Robert Barnard wrote "It is usually said that Christie drags herself into the modern world in the 'fifties, but the books in the late 'thirties show her dipping a not-too-confident toe into the ideological conflicts of the pre-war years. Here we have political 'idealists', fascist movements and conservative financiers who maintain world stability. But behind it all is a fairly conventional murder mystery, beguilingly and cunningly sustained."

==References to other works==
- In Part 3, x, of the novel, mention is made of Alistair Blunt's involvement in "the Herjoslovakian loan". Spelled as Herzoslovakia, this fictional country had featured prominently in The Secret of Chimneys (1925) and Poirot was there at the time of "The Stymphalean Birds", collected in The Labours of Hercules (1947).
- In Part 4, i, Poirot and Chief Inspector Japp joke that a plot involving a body being "put into the Thames from a cellar in Limehouse" is "like a thriller by a lady novelist," in a reference to Hastings' adventures in Agatha Christie's own novel The Big Four.
- In Part 7, iii, Poirot recollects the jewel thief, Countess Vera Rossakoff. Rossakoff, the nearest that Poirot comes to a love interest, appeared as a character in Chapter six of The Big Four (1927).
- In Part 8, ii, mention is made by name of the Case of the Augean Stables.
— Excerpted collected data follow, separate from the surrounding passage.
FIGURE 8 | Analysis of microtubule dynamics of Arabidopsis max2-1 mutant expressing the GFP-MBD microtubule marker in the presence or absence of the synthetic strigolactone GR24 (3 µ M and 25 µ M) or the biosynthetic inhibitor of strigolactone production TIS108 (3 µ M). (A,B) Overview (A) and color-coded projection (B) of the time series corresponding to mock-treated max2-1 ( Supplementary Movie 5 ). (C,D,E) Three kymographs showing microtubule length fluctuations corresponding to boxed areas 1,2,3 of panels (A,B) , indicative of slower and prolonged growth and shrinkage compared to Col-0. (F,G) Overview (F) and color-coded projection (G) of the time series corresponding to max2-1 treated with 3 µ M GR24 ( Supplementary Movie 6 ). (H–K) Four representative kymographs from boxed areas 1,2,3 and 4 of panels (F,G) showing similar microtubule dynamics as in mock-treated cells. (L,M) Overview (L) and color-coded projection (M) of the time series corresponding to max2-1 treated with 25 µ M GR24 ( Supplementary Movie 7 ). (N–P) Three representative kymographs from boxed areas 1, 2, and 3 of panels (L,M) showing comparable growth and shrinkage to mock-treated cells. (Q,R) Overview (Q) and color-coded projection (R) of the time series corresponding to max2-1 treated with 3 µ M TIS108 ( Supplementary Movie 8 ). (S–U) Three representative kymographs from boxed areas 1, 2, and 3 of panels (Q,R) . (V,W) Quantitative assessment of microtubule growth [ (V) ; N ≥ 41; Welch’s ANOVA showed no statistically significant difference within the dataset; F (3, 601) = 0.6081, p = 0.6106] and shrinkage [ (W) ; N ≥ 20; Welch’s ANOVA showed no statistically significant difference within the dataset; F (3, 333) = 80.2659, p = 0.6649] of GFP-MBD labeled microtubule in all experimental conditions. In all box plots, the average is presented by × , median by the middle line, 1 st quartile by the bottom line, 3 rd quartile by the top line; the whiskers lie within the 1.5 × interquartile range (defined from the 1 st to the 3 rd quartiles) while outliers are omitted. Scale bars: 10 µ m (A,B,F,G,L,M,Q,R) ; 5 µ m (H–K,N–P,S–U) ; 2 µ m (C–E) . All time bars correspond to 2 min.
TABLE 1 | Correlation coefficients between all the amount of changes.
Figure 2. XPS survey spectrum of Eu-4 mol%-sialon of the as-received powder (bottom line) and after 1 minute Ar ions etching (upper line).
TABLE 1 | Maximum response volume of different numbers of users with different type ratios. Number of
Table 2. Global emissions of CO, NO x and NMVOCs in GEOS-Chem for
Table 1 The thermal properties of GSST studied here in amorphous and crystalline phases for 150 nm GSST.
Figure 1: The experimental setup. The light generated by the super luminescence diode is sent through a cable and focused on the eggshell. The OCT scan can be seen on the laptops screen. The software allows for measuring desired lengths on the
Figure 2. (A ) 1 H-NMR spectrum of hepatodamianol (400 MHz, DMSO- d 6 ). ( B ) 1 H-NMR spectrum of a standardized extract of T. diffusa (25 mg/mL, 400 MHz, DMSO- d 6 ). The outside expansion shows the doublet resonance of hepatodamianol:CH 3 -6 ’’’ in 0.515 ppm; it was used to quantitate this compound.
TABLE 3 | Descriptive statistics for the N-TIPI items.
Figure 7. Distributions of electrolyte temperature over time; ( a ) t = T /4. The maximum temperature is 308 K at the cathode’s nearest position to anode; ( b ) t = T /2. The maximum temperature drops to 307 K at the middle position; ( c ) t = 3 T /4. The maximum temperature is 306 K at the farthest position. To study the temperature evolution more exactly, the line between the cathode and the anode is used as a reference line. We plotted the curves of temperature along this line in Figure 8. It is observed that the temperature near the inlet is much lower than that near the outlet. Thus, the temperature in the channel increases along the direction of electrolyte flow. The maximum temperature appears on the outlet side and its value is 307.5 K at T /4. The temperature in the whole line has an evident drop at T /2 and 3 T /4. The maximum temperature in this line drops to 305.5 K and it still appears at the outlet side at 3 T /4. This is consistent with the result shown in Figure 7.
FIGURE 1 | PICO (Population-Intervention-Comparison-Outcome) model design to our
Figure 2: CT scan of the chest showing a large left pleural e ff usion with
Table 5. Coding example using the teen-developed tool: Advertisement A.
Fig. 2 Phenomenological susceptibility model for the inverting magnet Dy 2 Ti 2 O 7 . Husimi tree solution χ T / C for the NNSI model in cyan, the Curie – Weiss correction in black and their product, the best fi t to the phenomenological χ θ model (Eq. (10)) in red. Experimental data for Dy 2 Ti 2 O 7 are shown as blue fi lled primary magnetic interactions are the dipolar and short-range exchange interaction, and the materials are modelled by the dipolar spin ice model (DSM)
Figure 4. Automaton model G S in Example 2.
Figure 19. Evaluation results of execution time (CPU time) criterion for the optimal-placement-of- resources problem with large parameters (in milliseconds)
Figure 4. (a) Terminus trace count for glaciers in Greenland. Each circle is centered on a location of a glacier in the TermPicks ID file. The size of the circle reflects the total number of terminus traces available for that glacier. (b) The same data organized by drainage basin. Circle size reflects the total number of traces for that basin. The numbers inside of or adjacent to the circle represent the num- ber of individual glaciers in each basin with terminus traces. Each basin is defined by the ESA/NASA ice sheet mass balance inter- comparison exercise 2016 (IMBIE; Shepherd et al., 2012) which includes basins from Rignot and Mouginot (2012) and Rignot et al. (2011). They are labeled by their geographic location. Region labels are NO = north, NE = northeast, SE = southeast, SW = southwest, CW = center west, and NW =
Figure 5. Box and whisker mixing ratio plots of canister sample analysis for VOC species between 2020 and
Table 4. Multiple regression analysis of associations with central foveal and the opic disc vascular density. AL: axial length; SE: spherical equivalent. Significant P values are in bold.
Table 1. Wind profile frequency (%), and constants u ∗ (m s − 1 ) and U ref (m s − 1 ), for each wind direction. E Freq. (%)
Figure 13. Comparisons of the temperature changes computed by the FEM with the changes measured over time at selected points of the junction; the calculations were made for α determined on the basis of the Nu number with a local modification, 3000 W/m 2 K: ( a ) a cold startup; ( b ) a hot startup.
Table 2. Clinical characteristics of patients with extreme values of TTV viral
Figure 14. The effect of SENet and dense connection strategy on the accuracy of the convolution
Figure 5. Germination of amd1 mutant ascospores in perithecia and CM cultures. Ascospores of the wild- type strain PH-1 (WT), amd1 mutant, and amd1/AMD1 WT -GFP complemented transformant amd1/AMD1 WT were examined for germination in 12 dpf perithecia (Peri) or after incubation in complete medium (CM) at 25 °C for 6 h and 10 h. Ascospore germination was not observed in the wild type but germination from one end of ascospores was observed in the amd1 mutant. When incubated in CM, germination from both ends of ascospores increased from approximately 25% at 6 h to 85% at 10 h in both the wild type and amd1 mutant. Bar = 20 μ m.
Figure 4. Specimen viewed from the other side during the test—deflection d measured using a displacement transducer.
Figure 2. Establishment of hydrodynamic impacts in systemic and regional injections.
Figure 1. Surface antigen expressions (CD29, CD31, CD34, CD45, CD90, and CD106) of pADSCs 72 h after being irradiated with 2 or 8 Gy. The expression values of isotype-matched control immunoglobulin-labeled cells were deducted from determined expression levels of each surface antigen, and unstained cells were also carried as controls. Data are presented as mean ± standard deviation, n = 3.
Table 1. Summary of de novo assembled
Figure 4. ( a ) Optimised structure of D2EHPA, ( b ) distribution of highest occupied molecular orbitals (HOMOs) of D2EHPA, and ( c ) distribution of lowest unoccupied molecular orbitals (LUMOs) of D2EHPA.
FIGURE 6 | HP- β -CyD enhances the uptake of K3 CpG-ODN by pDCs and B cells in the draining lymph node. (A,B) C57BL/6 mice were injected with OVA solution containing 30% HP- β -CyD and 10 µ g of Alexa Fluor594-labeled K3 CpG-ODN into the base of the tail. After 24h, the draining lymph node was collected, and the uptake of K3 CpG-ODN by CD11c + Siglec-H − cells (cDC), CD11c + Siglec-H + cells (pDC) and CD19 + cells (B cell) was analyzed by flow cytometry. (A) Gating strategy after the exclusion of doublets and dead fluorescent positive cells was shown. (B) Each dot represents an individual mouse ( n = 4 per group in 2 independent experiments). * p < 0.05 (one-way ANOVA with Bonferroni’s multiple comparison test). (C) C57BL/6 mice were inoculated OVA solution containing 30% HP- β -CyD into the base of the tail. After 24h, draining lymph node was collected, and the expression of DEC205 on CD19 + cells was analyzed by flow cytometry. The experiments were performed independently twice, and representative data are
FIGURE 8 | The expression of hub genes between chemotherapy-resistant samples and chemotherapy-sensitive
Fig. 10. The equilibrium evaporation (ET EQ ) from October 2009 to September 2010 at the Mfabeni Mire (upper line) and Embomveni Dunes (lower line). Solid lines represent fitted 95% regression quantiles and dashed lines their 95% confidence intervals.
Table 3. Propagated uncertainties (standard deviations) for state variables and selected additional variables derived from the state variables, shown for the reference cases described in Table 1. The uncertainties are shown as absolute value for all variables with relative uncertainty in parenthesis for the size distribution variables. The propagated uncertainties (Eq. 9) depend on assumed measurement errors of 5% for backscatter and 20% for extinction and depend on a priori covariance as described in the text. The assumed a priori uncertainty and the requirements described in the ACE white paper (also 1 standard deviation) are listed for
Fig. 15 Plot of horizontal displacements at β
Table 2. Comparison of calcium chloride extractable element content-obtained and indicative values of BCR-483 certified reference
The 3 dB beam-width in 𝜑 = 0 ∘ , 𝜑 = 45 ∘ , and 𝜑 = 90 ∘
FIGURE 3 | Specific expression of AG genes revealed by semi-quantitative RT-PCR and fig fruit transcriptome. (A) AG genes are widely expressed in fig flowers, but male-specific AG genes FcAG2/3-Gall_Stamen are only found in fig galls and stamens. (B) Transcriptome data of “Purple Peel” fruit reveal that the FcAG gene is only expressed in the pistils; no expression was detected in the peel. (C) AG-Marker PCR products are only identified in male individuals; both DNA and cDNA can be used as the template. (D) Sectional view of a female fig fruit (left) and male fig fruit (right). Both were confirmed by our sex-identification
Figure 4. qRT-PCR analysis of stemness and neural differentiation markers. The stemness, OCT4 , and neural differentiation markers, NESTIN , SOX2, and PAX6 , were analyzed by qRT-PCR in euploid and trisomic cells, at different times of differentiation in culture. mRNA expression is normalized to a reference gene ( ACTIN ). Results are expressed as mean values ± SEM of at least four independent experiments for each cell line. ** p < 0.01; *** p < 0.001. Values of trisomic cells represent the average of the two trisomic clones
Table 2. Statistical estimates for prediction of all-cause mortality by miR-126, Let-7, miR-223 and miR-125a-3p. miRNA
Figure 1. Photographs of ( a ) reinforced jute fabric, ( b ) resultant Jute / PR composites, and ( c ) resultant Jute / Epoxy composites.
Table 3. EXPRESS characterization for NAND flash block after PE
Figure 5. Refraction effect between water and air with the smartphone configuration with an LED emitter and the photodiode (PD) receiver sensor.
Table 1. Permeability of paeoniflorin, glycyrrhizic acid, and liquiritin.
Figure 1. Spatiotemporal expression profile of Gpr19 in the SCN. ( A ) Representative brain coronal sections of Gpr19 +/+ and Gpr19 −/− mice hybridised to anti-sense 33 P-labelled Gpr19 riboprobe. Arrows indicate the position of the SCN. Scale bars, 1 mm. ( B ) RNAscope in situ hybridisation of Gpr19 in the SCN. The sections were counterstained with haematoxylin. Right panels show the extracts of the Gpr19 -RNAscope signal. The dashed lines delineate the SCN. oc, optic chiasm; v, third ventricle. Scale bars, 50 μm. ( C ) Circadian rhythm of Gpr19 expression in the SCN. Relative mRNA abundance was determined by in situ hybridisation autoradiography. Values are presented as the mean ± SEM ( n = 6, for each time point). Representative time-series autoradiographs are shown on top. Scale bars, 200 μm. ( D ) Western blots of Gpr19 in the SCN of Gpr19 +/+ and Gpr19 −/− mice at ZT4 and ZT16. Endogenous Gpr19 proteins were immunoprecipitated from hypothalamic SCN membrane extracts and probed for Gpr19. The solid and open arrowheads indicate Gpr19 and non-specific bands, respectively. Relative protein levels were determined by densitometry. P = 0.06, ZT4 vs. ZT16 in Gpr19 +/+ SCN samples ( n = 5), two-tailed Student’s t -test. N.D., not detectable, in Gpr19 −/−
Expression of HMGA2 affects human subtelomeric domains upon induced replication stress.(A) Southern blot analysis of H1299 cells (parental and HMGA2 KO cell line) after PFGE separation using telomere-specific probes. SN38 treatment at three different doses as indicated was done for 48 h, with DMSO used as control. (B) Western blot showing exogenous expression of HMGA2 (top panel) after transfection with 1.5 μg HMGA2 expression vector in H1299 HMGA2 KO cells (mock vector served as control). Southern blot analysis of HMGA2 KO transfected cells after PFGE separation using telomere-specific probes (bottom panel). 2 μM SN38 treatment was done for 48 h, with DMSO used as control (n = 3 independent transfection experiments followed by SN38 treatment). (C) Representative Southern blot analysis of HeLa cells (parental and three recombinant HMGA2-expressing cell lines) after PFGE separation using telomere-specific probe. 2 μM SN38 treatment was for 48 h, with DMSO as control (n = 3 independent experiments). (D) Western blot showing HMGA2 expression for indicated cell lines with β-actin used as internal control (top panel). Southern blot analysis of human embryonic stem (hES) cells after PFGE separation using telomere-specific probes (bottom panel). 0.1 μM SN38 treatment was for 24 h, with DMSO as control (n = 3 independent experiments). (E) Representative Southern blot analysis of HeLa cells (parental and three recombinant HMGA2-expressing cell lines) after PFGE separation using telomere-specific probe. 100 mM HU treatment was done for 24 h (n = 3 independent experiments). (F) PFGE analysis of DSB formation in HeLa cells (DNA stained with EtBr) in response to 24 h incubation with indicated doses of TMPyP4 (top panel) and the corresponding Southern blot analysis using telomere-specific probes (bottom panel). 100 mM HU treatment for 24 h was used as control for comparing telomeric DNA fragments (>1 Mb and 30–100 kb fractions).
This had been first published in The Strand in March 1940 but would not be collected in book form until 1947, in The Labours of Hercules.

==Adaptations==

===Television===
The novel was adapted in 1992 for the series Agatha Christie's Poirot with David Suchet as Poirot.

===Radio===

The novel was adapted by Michael Bakewell for BBC Radio 4 in 2004, with John Moffatt as Poirot.

==Publication history==

- 1940, Collins Crime Club (London), November 1940, Hardback, 256 p.
- 1941, Dodd Mead and Company (New York), February 1941, Hardback, 240 p. as The Patriotic Murders
- 1944, Pocket Books (New York), Paperback (Pocket number 249)
- 1956, Pan Books, Paperback, 192 p. (Pan number 380)
- 1959, Fontana Books (Imprint of HarperCollins), Paperback, 191 p.
- 1973, Ulverscroft Large-print Edition, Hardcover, 322 p.
- 2008, Poirot Facsimile Edition (Facsimile of 1940 UK First Edition), HarperCollins, 1 April 2008, Hardback, ISBN 0-00-727457-2

The book was first serialised in the US in Collier's Weekly in nine parts from 3 August (vol. 106, no 5) to 28 September 1940 (vol. 106, no. 13) under the title The Patriotic Murders with illustrations by Mario Cooper.